Emulate Inc. presented data today that shows expanded functionality in modeling viral infection on the Small Airway Lung-Chip. This advancement opens new opportunities for studying viral-induced exacerbations of asthma using a human-relevant system. The data demonstrates the capability to model human airway tissue on the Small Airway Lung-Chip and to reproduce infection with a virus in vitro — recreating viral-induced exacerbation commonly experienced by asthma patients. The studies in the Small Airway Lung-Chip were carried out as part of a collaborative project between Emulate and Merck, known as MSD outside the United States and Canada.

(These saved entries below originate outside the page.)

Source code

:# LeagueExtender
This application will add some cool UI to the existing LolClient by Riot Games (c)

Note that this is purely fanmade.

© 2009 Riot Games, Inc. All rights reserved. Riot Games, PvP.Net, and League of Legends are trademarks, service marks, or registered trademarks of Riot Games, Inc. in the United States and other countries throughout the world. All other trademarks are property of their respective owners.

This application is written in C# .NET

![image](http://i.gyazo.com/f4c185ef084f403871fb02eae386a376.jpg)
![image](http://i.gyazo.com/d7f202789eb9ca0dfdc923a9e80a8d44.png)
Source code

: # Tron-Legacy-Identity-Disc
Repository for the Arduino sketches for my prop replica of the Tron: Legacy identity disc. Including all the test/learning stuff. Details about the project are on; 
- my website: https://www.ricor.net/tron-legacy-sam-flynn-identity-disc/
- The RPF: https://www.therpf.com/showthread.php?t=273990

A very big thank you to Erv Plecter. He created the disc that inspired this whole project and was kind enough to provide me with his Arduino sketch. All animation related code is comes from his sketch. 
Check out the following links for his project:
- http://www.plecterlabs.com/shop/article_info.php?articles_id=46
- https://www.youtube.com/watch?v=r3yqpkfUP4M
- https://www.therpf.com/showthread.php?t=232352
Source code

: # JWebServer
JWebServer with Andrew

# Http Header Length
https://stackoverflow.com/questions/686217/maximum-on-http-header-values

The results of this collaborative research enable advanced human-relevant model systems that can lead to a better understanding of how viral infection worsens asthma symptoms, providing insights for developing new anti-inflammatory treatments, specifically for asthma. The research was presented at the American Thoracic Society annual meeting in Washington, DC, and showed:
• Recreation of airway tissue interfaces of the lung’s small airway, with differentiated mucociliary bronchiolar airway epithelium underlined by a microvascular endothelium which experiences fluid flow;
• Induction of a pro-inflammatory response characterized by cell death, goblet cells hyperplasia, and release of cytokines, when the Small Airway Lung-Chip was infected with human Rhinovirus (HRV), a leading cause of asthma exacerbation in children and adults;
• Effective modeling of molecular responses observed in severe asthma by showing altered interferon response and recruitment of circulating human neutrophils (immune cells);
• Pharmacological modulation of neutrophil recruitment by demonstrating that neutrophils, which drive innate inflammatory cell infiltration to the lungs in viral-induced asthma exacerbations, can be modulated by a selective CXCR2 antagonist drug agent.